Dieses Modell hat sich als äusserst erfolgreich erwiesen – 50 Prozent der Depots wurden für Kinder unter sechs Jahren eröffnet.

Was sind Ihre nächsten Schritte?

Wir konzentrieren uns darauf, unsere Plattform kontinuierlich zu verbessern und neue Features zu integrieren. Ein kürzliches Beispiel war der sogenannte ETF Lookthrough, mit dem unsere Kunden genau sehen, in welche Firmen sie investiert sind.

Der Vorsorgebereich bietet grosses Potenzial, insbesondere bei Freizügigkeitskonten.
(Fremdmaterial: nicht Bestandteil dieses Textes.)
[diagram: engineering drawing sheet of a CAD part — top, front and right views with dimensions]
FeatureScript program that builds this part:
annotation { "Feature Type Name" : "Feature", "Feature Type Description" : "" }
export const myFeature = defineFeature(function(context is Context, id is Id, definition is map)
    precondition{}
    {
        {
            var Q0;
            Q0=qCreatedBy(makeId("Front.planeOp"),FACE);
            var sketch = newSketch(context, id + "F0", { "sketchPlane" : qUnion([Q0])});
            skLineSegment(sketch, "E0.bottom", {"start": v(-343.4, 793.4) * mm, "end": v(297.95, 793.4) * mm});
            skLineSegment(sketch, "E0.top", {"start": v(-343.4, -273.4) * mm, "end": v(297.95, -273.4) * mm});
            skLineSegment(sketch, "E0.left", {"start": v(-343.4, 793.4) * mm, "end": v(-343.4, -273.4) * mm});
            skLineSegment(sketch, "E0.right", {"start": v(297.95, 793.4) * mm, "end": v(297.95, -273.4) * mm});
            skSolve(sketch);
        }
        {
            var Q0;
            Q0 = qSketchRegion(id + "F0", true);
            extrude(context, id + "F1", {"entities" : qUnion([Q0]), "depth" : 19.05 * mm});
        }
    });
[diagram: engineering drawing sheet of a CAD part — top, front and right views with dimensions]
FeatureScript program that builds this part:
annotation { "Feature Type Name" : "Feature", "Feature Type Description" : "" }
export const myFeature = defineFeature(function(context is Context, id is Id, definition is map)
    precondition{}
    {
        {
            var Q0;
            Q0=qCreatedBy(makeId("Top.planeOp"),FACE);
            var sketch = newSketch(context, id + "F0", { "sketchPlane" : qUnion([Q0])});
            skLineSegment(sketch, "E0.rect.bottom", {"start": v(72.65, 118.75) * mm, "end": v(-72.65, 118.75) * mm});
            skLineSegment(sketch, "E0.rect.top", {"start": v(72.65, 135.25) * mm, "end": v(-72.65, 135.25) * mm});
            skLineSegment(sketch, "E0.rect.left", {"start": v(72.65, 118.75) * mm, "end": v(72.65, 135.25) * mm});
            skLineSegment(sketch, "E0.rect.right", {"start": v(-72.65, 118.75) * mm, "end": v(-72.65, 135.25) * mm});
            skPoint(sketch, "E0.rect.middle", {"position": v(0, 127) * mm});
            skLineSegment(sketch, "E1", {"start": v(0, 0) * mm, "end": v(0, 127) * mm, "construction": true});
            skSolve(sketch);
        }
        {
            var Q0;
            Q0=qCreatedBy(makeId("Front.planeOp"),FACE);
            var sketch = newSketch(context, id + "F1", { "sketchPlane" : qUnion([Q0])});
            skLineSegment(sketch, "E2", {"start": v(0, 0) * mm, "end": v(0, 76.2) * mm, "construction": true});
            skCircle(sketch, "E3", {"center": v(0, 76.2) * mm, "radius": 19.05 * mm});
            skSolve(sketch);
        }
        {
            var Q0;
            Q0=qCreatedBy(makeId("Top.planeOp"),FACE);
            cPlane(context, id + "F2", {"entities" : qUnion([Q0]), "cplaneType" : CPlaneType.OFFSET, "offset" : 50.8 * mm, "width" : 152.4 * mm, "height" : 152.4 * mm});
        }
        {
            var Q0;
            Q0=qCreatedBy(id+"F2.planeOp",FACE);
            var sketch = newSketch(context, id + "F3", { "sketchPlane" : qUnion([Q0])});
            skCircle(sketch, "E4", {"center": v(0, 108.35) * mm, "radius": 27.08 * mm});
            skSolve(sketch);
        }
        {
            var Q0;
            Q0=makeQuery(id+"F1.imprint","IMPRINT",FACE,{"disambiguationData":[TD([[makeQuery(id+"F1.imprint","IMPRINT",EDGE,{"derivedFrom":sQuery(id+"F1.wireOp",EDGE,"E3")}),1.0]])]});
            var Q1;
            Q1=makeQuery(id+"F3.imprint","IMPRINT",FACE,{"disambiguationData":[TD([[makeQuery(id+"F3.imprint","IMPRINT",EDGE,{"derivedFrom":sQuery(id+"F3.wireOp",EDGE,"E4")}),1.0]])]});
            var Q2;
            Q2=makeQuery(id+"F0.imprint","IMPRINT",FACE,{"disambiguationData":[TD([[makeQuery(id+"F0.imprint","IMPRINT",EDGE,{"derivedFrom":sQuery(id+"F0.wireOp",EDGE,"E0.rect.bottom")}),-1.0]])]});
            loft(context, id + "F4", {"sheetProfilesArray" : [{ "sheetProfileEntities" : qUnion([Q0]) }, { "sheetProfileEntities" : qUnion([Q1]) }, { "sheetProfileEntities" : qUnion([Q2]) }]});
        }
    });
Ausserdem planen wir, zusätzliche Dienstleistungen im Bereich automatisierter Anlagestrategien einzuführen, die noch stärker auf die individuellen Bedürfnisse unserer Kunden eingehen.

Obwohl eine internationale Expansion weiterhin ein Thema ist, liegt unser Schwerpunkt auf der Schweiz. Hier möchten wir den Standard für digitale Vermögensverwaltung werden.


Felix Niederer ist Mitgründer und CEO von True Wealth, einer Schweizer Online-Vermögensverwaltung, die 2013 gegründet wurde. Er hat einen Masterabschluss in Physik von der ETH Zürich. Danach arbeitete Niederer vor allem in der Finanzindustrie. Vier Jahre lang war er bei Swiss Re tätig, wo er sich auf Portfoliomanagement und Risikomodellierung spezialisierte. Später wirkte er als Portfolio Manager Quantitative Strategies bei LGT Capital Management.